O rendimento das “Treasuries”, títulos de 10 anos do Tesouro norte-americano, saltou cerca de 1,0 p.p. desde meados de maio (de 3,3% para 4,3%), retornando ao mesmo patamar da Crise de 2008 pela primeira vez nesse intermédio de tempo. Esse movimento não é resultado de um único fator, mas sim de um conjunto de ocorrências simultâneas.
Durante boa parte do primeiro semestre, o Tesouro dos EUA ficou impossibilitado de emitir títulos por conta de ter alcançado o limite de endividamento de US$ 31,4 trilhões. Em junho, após os Democratas e Republicanos finalmente chegarem a um acordo sobre a suspensão do teto da dívida até janeiro de 2025, a instituição anunciou o desejo de recompor o seu caixa, que havia caído abaixo de US$ 100 bilhões, para um patamar próximo a US$ 600 bilhões. Além disso, déficits correntes elevados nas contas do governo vem forçando o Tesouro a emitir ainda mais dívida, tudo isso concomitantemente a política monetária de “quantitative tightening” (QT) do banco central (Fed). Essa forte pressão vendedora não está encontrando respaldo pelo lado da demanda, pressionando o rendimento das Treasuries. Mais recentemente, as renovadas apostas com a necessidade de uma alta adicional de juros de 25 pontos-base em algum momento desse segundo semestre também passaram a se apresentar como mais uma fonte de pressão altista sobre as Treasuries.

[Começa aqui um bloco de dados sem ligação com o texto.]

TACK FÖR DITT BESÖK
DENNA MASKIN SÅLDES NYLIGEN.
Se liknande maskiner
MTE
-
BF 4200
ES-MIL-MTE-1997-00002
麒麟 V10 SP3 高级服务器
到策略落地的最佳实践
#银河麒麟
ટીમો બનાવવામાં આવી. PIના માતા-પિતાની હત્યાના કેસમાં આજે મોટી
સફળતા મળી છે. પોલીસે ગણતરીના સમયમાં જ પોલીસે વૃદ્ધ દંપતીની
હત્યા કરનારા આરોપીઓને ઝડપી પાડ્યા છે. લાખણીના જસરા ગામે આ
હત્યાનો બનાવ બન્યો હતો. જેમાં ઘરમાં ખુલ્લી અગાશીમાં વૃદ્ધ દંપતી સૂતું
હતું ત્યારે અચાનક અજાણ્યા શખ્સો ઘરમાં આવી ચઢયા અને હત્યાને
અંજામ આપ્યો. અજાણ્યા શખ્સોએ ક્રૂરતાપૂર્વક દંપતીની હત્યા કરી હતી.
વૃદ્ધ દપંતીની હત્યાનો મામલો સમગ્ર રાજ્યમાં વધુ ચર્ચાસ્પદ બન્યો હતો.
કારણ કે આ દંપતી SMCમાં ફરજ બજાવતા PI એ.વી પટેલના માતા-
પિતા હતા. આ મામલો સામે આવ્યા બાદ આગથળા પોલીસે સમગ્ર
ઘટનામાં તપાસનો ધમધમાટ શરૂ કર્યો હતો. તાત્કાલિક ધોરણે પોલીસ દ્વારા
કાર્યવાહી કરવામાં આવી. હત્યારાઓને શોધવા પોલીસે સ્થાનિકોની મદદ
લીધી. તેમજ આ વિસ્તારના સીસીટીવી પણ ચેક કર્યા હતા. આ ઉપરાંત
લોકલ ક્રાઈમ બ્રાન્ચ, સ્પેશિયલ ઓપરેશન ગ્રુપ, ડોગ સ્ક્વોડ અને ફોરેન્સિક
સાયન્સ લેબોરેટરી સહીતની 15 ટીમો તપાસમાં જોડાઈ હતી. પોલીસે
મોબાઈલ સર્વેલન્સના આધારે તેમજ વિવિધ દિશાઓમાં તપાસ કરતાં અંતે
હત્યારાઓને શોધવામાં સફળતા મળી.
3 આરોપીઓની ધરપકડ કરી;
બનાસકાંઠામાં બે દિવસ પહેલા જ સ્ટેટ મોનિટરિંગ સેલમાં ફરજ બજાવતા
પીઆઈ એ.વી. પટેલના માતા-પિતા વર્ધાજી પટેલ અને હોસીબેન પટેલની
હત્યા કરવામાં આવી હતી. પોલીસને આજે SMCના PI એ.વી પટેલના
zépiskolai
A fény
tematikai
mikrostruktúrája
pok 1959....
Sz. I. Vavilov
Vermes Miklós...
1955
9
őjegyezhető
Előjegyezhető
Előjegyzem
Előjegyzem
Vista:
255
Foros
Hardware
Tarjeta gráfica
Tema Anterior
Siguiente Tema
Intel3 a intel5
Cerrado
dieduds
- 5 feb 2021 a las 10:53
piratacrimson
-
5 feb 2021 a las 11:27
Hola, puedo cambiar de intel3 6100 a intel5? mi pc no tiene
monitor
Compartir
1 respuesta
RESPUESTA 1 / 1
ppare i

No início do mês de agosto, a agência de classificação de risco Fitch rebaixou o “rating” soberano dos EUA de AAA para AA+ com perspectiva estável. A agência fez questão de ressaltar que o rebaixamento da nota soberana do país não se deu por uma deterioração na capacidade de pagamento e sim por uma piora na disposição a pagar em vista da forte polarização política.
O terceiro fator a impactar as Treasuries foi a decisão do Japão de flexibilizar a sua política de controle da curva de juros (YCC) dos papéis de 10 anos do governo (JGB) de um limite superior de 0,5% para 1,0%. Com o rendimento dos títulos japoneses ficando mais atrativos, os cerca de US$ 2 trilhões que os japoneses possuem em títulos soberanos de outros países, a maioria deles em Treasuries, passaram a sofrer resgastes num movimento de repatriação de recursos para o país asiático.
Olhando à frente, a Ata da reunião do Fed de julho destacou que a política de “quantitative tightening” (QT) não necessariamente precisa ser interrompida quando, eventualmente, os juros começarem a cair, o que contribuirá para um impulso menos intenso de afrouxamento monetário, configurando mais um fator de pressão sobre o rendimento das Treasuries no futuro.